It was not, as you might expect from the title, the bite of a tarantula that caused this anomaly, but our old friend in science fiction films mad science. The real villain is actually the misguided Professor Deemer (Leo G. Carroll, earning himself a mention in the Rocky Horror opening song), and he didn't mean to cause the havoc he does, but it was in the service of the advancement of mankind he carried out these acts against nature, and it is mankind who is going to pay. Not that he was alone, as the dead man was one of his assistants.

An assistant who got a load of his serum that he had been injecting into animals to make them bigger, but when you give it to a human that fast-developing acromegalia, as they call it, is the result and will kill you in a few days. What precisely the purpose of doing so in the first place is unclear, as Deemer explains that he was wanting to make bigger animals for some tasty ways to solve the upcoming food shortage he foresees occuring in the near future, and the only result they could have hoped for with human subjects would be an amazing colossal man or somesuch.

Well, he doesn't get that, but he does get his other assistant, also afflicted, to go on a rampage at the remote lab and inject the Prof with the serum after smashing up the project as best he can. Deemer buries his body in the desert, but it is too late for him - and too late to catch the certain tarantula which has got away after its case was smashed and is now free to roam the countryside. Naturally with a Jack Arnold film that means lots of desert scenery (he would return to giant spider menaces with The Incredible Shrinking Man soon after), and a nice, eerie atmosphere to go with the not-too-bad special efects.
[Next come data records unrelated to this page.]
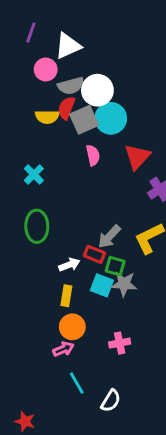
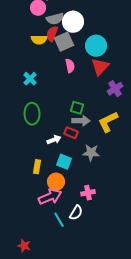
cyan circle: (111, 118) -> (96, 46), moved
gray arrow: (109, 237) -> (81, 121), turned -132
green square: (115, 266) -> (77, 108), moved
cyan square: (102, 285) -> (64, 162), moved
yellow rectangle: (66, 296) -> (37, 167), moved
pink arrow: (63, 349) -> (50, 197), size x1.6
white semicircle: (111, 401) -> (76, 213), moved

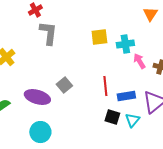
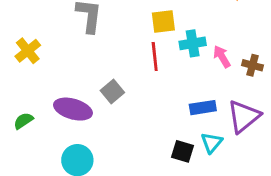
cyan cross: (125, 44) -> (193, 43), moved
red line: (105, 86) -> (155, 57), moved
black square: (112, 117) -> (182, 151), moved

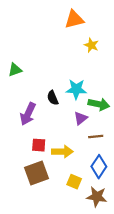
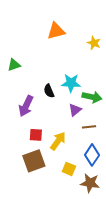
orange triangle: (74, 19) -> (56, 31), moved
yellow star: (91, 45) -> (94, 43), moved
yellow arrow: (62, 152) -> (58, 141), turned -54

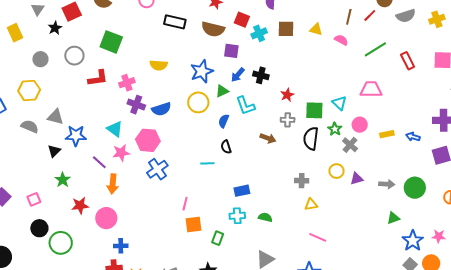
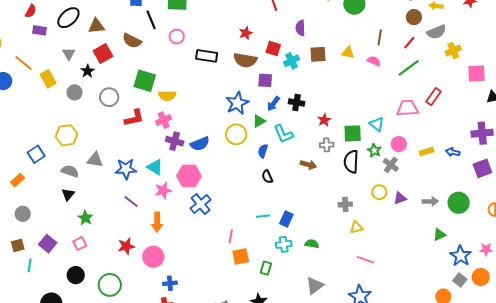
red line: (370, 15) -> (409, 43), moved
yellow cross: (437, 19) -> (453, 51), moved
gray circle: (40, 59) -> (75, 92), moved
red rectangle: (408, 61) -> (433, 97), moved, turned 66
yellow semicircle: (159, 65) -> (167, 96), moved
blue star: (76, 136) -> (126, 169), moved
black triangle: (54, 151) -> (68, 194), moved
purple line: (99, 162) -> (131, 202), moved
cyan line: (207, 163) -> (263, 216), moved
green star: (63, 180) -> (85, 218), moved
blue rectangle: (242, 191) -> (286, 219), turned -49
black circle: (39, 228) -> (76, 275), moved

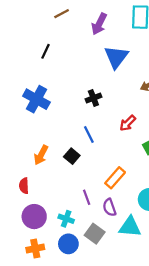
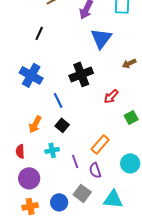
black cross: (93, 98) -> (81, 74), size x1.6
blue line: (89, 134) -> (58, 100), moved
cyan cross: (66, 219) -> (52, 150), moved, turned -32
cyan triangle: (130, 227) -> (113, 199), moved

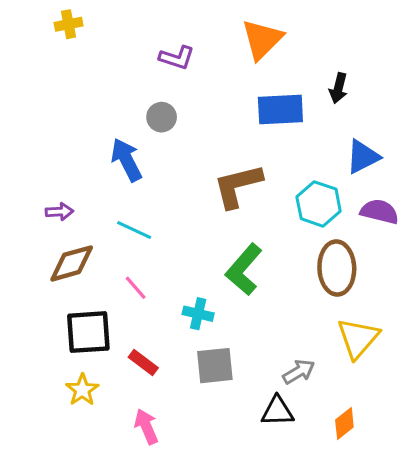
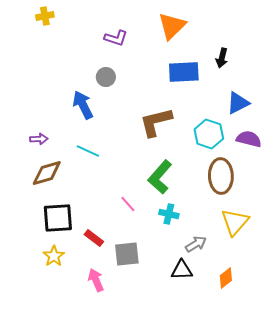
pink line: (136, 288) -> (128, 204), moved
cyan cross: (198, 314) -> (169, 214), moved
gray square: (215, 366) -> (127, 254), moved

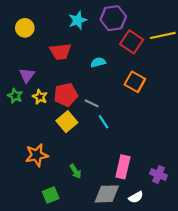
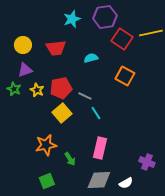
yellow circle: (25, 28) -> (23, 45), moved
purple triangle: (27, 75) -> (25, 70), turned 35
orange star: (37, 155) -> (46, 145), moved
pink rectangle: (123, 167) -> (100, 148), moved

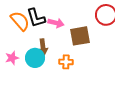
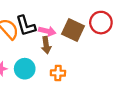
brown square: (80, 36) -> (73, 30), moved, turned 35
brown arrow: (43, 47) -> (46, 45), moved

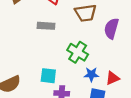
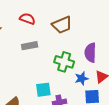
purple semicircle: (111, 28) -> (90, 53), moved

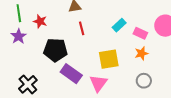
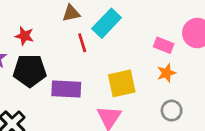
cyan rectangle: (119, 25) -> (107, 23), moved, size x1.5
black pentagon: (55, 50) -> (30, 71), moved
purple rectangle: (71, 74) -> (66, 89), moved, turned -30

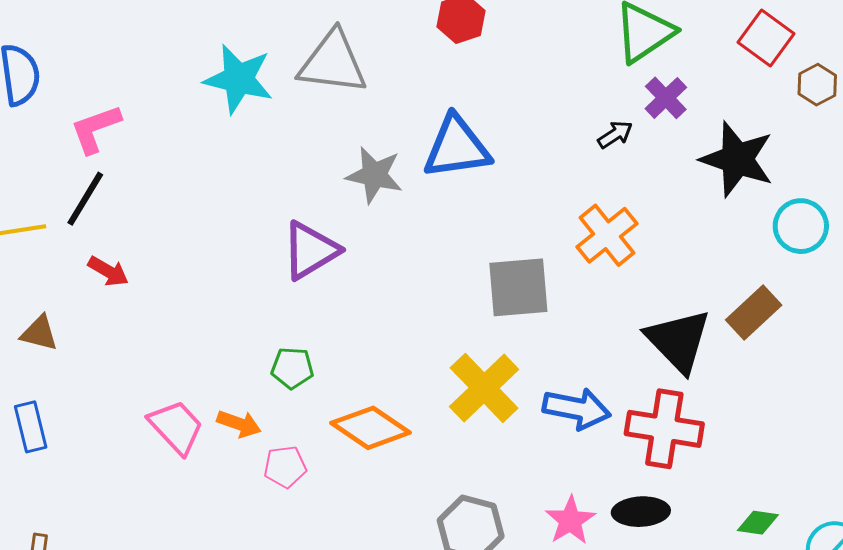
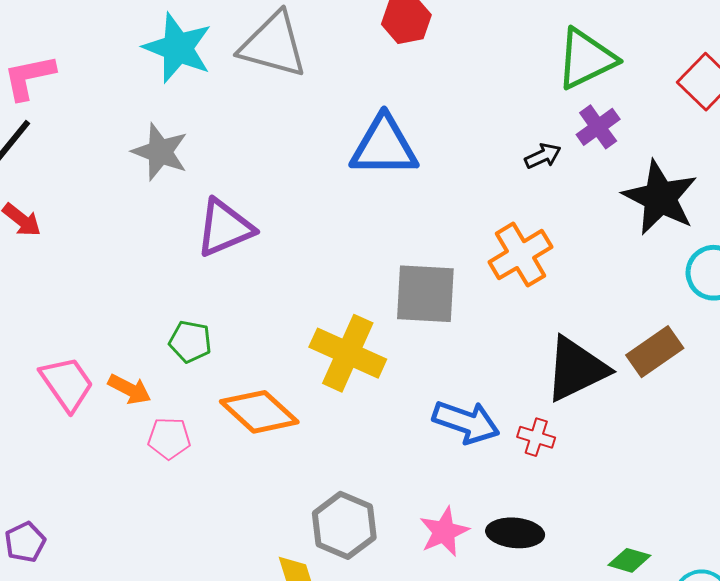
gray star: (374, 175) -> (160, 152), moved
black triangle: (678, 341) -> (576, 369), turned 40
yellow cross: (484, 388) -> (348, 353), moved, turned -30
red cross: (664, 429) -> (536, 437), moved, size x0.5

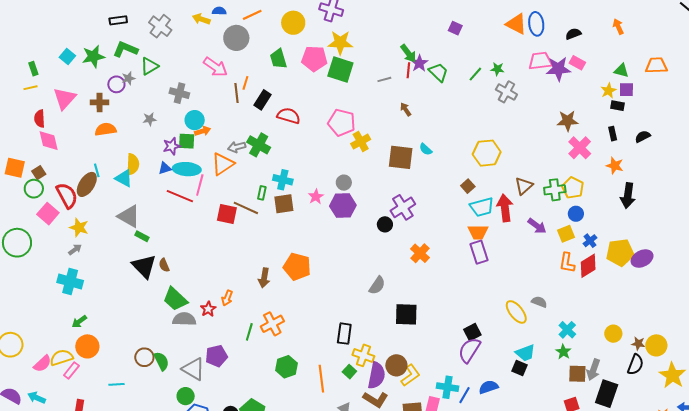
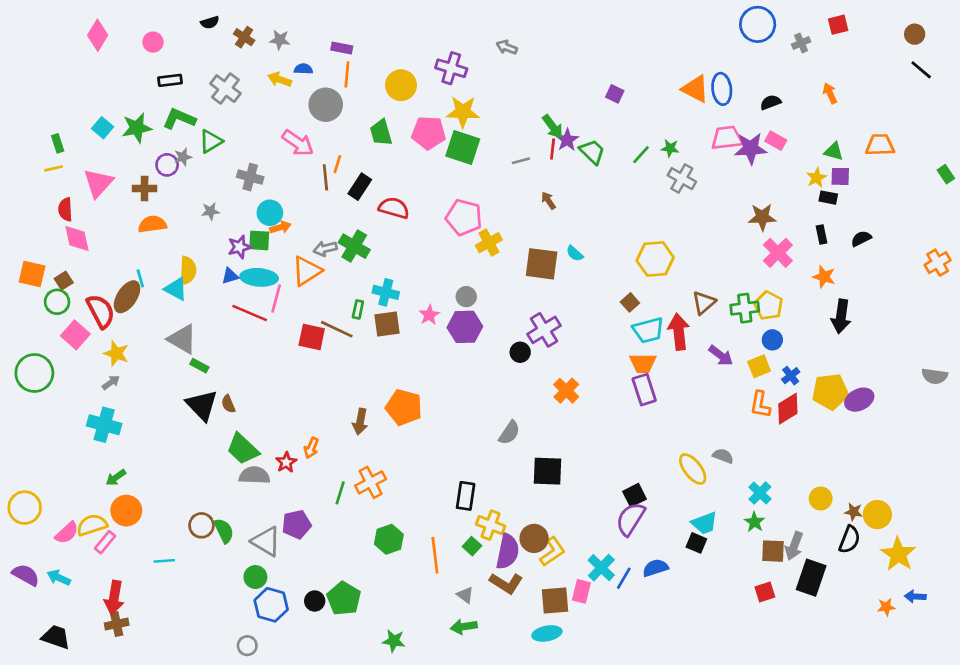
orange line: (252, 15) -> (347, 74), turned -60
cyan cross: (448, 387) -> (601, 568), turned 35

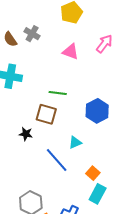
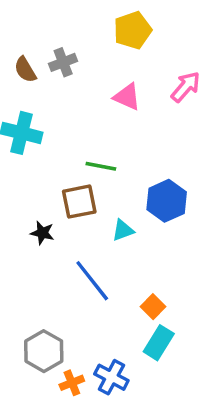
gray cross: (32, 34) -> (63, 62), turned 35
brown square: (46, 114) -> (79, 202), turned -30
cyan triangle: (75, 143) -> (123, 230), moved

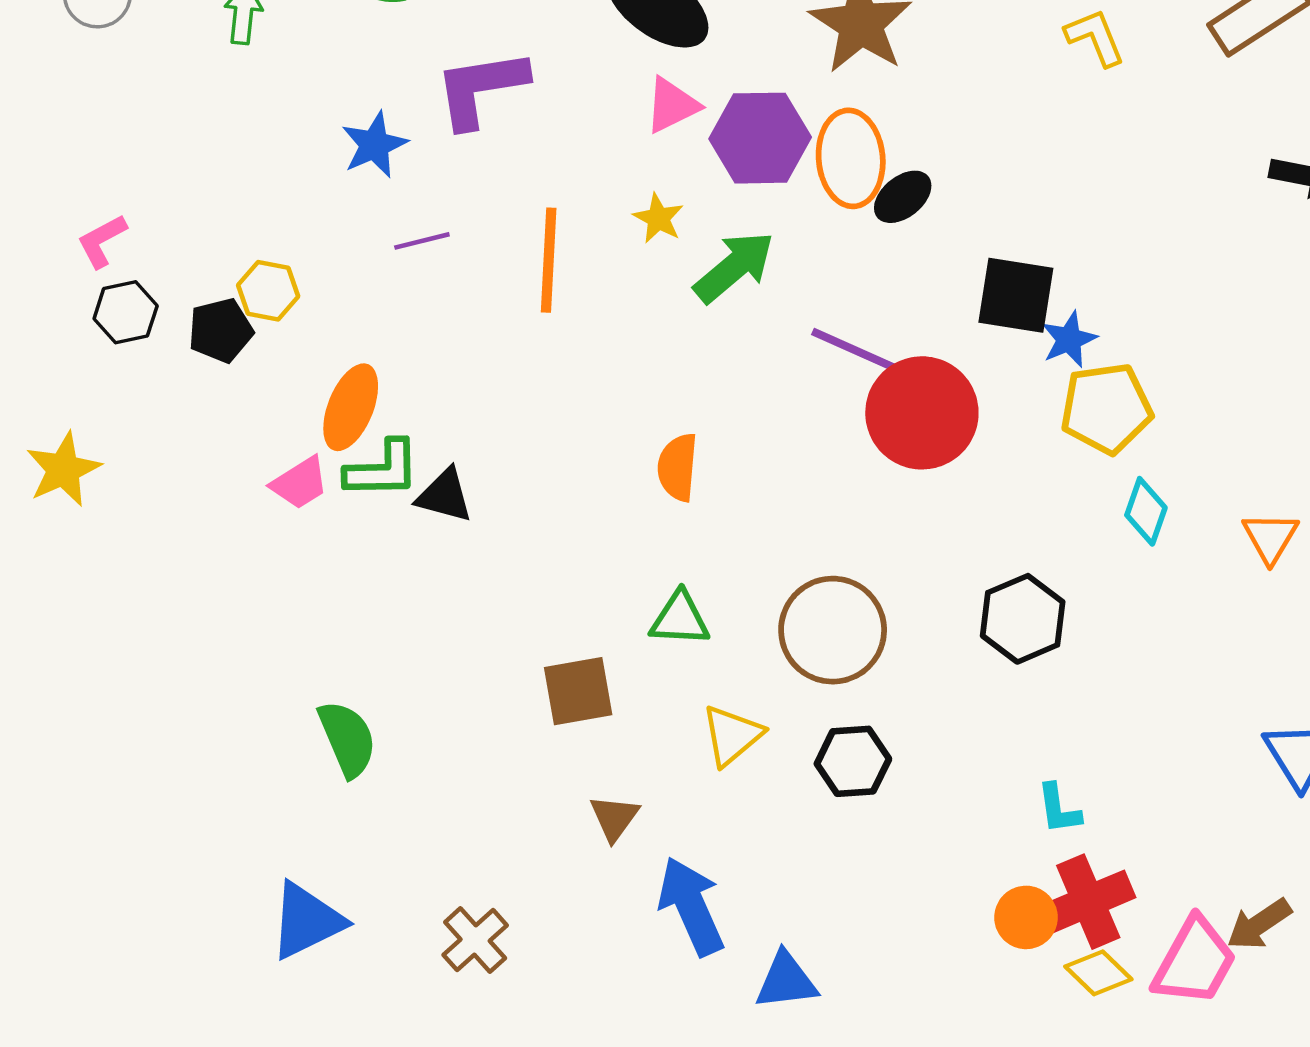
Every good monster movie needs a damsel in distress, and here the role is filled by Mara Corday as "Steve", short for Stephanie and indicating she's operating in a man's world as Deemer's new research assistant. Naturally, she and Matt get to know each other and a romance develops so that the last minute rescue from the eight legged freak can be all the more impressive, but the film spends quite a lot of time on relationships and pussyfoots around showing us any spider horror for most of the first two acts. Keeping the suspense levels up or saving on the budget? You be the judge. As with most of the fifties creature features, you're not intended to feel too sorry for the monster, so nobody cry when Tarantula die, although you may be able to recognise pilot Clint Eastwood flying to the rescue. Not one of the great Arnold science fiction epics, but diverting all the same.